Will’s eyes widened. “You met the King of Crows? You spoke to him?”
“How did this come about?” Sister Walker wanted to know.
Evie snorted derisively. “A man is dead, but who cares about that?”
Sam shoved his hands in his pockets and slumped against the wall, exhausted. “We made one of those energy fields and destroyed some ghosts—”
“Destroyed them how?” Will asked, wary.
“And then we were in this creepy place full of the hungry dead, in case you wanted to hear the rest of that sentence.”
“Yes, we destroyed them,” Evie said. “Without your help.”
Will raked a hand through his thinning hair. “What is he up to now?” he muttered more to himself than anyone present.
Sister Walker reached for her notebook and a pencil. “What did he say to you?”
“That you couldn’t be trusted. That you’ve been lying to us all along,” Sam said. “Guess he was right about that. I’m the con who got conned.”
“Please. I need you to remember what you saw and precisely what he said to you. It’s vitally important,” Sister Walker said.
“We’re not telling you anything else, Miss Walker,” Memphis said. “Not till you’re honest with us. For once.”
“You have a right to feel upset, Memphis, but—”
Memphis’s voice boomed. “Stop telling me what I have a right to feel and start telling us the truth!”
Sister Walker seemed the slightest bit rattled, but then she collected herself. She stood tall, smoothing a hand down her dress and speaking with a curated calm. “All right, then. Yes. It was us. All of us at the Department of Paranormal—Will, Rotke, Jake, Miriam, and me. We opened that door to the world of the dead. We were as naive as we were ambitious. The King of Crows baited us, and we took that bait without question. We let him into our world with our ignorance. We made a mistake, and now that mistake is back to haunt us with a vengeance.”

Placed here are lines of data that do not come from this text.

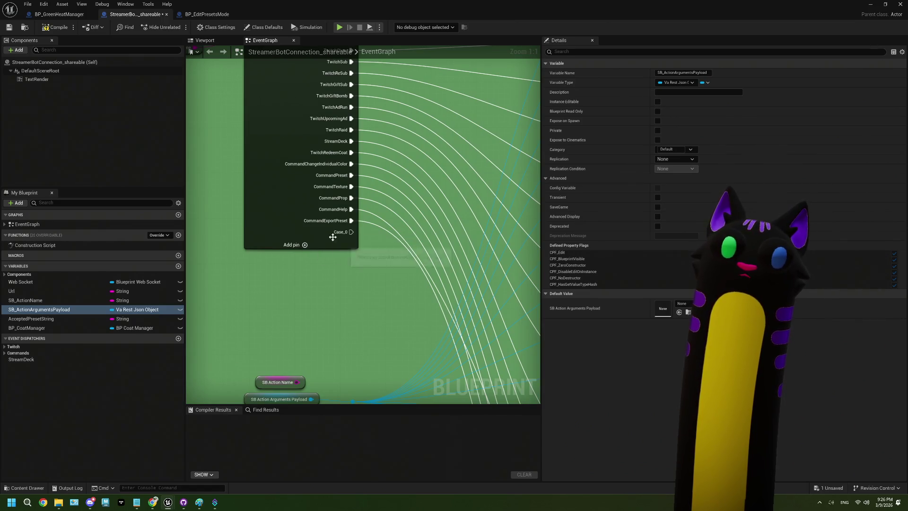
click(332, 237)
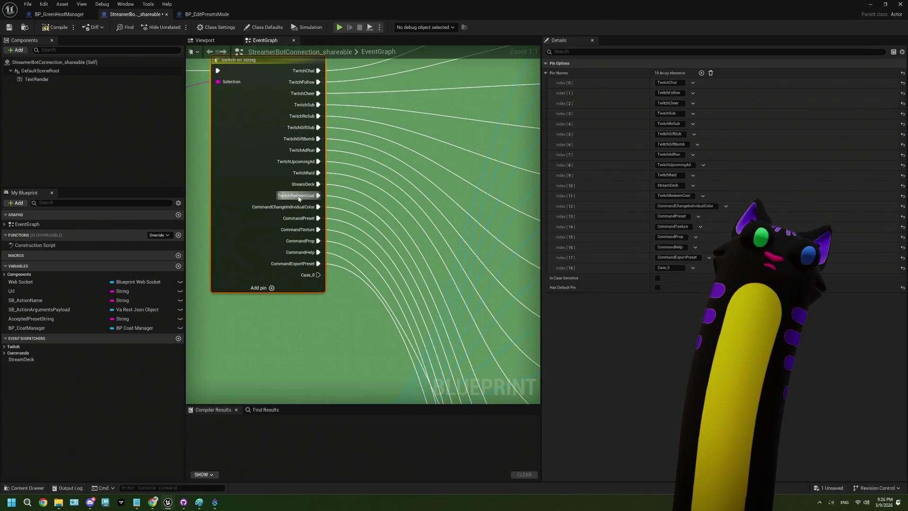
click(666, 268)
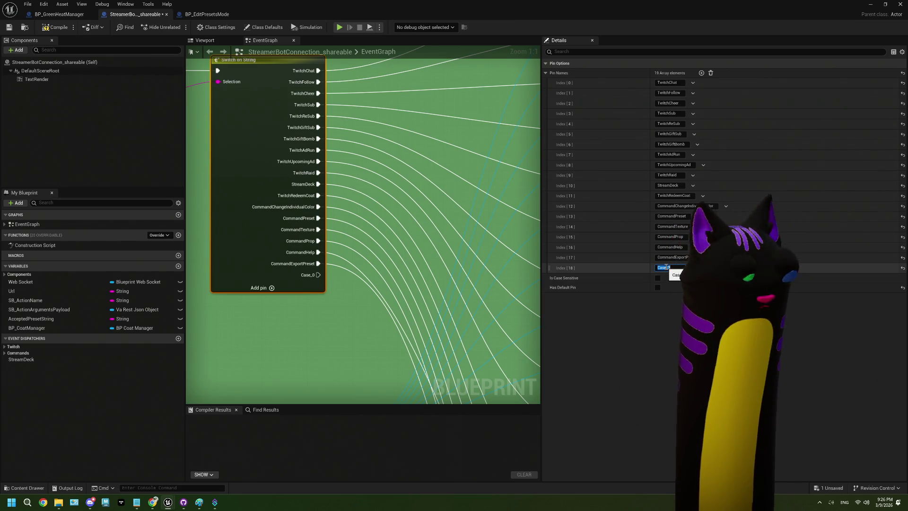
text(TwitchR)
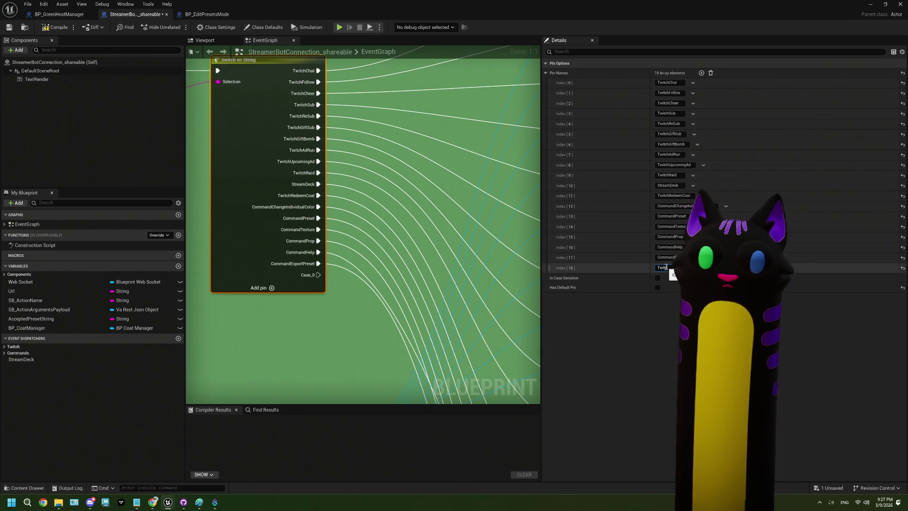
text(edeem)
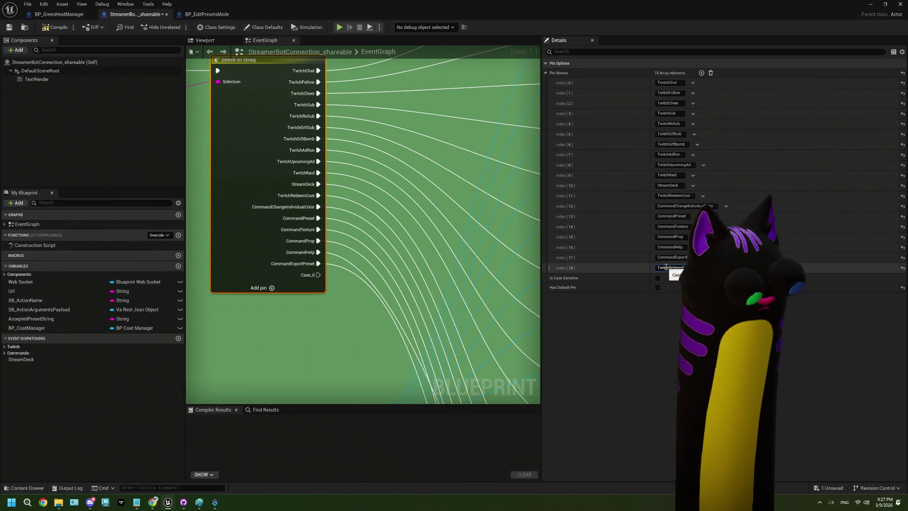
key(Return)
click(349, 311)
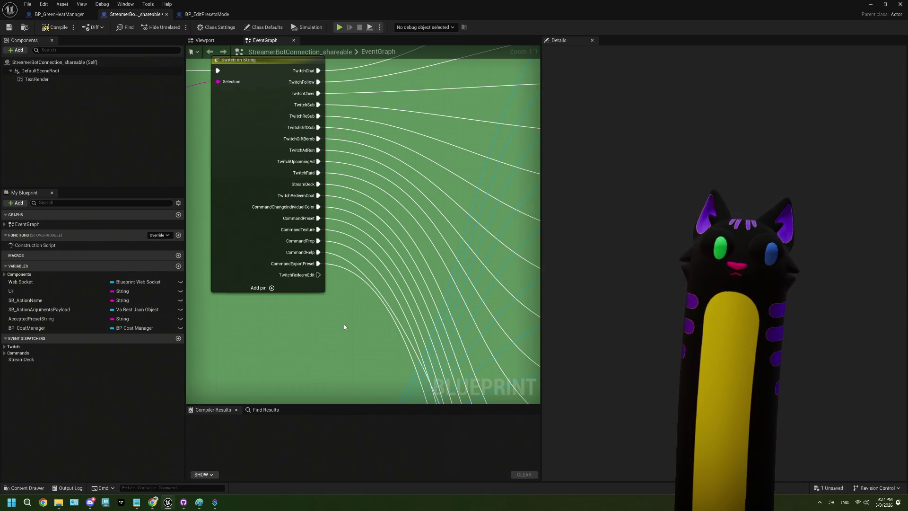
drag(344, 325, 305, 226)
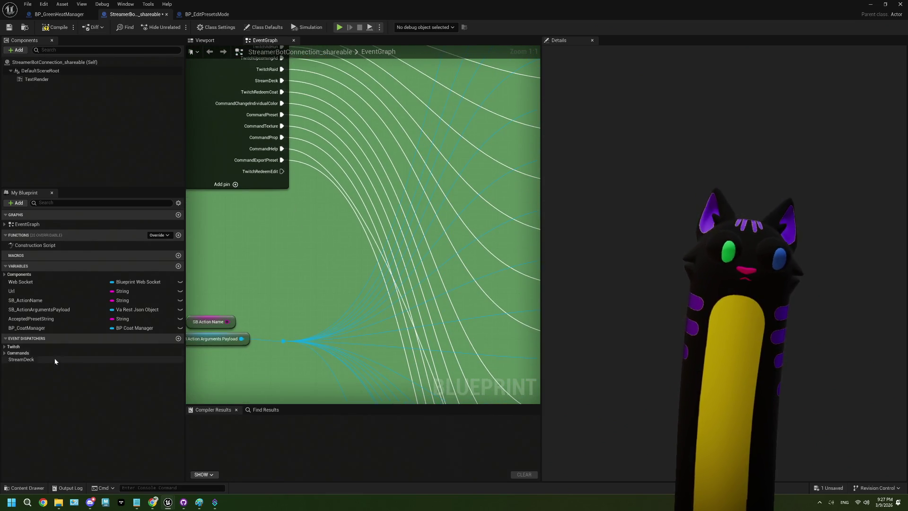
- Add a new event dispatcher under the Twitch category and rename it OnTwitchRedeemEdit
click(53, 346)
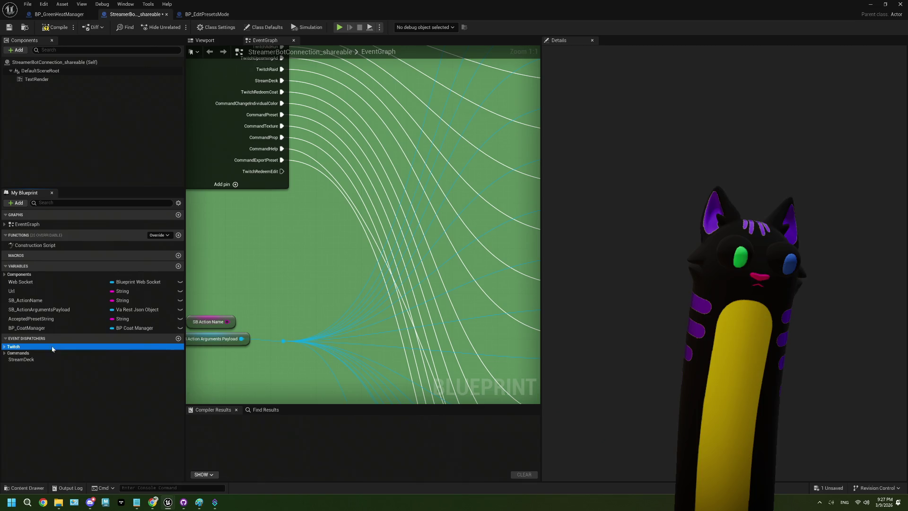
click(179, 339)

“We assumed that because the experiment had been a catastrophic failure, that was the end of it, and the opening into that world had been sealed once more,” Will continued. “The government shut down the Department of Paranormal. Margaret burned the files so that the experiment could never be repeated. She paid the price for that.”
“I was imprisoned until they decided I was no longer a threat,” Sister Walker said. “They left me with nothing.”
“For years, there was no sign of any activity. We had no reason to suspect that there was anything to fear. And then the signs started: Ghost sightings. Hauntings. A sinister presence lurking in the country. I tried to ignore it. To pretend it was anything other than what it really was. But soon, it became apparent: The door had never fully closed. That energy was leaking into our world. And with it, the King of Crows. He has some game he’s playing, but we don’t know what it is, and that is the truth. Cornelius tried to warn me about him, but I wouldn’t listen. Liberty Anne had told him to be careful. And now I am telling you: The man in the stovepipe hat is cunning and cruel. He is ruthless in his desires, and not to be trusted,” Will insisted.
“Are you describing him or yourself?” Evie snapped.
“You are our only hope of getting the answers we need about him if we’re to be safe from him and his army. Your powers joined together in purpose can heal that breach at last! We cannot stop our work now. You’ve seen for yourselves that the storm isn’t just coming—it’s here. It’s here, and we must stop it from getting worse before it’s too late!” Sister Walker said.
“See, that’s your generation all over—you muck up everything and then expect us to fix your messes,” Sam growled.
“I understand your anger. Mistakes were made,” Will said.
Evie’s eyes flashed. “No! You. Made. Mistakes. You were the one who talked about our choices. About evil being what humans bring about. You made evil.”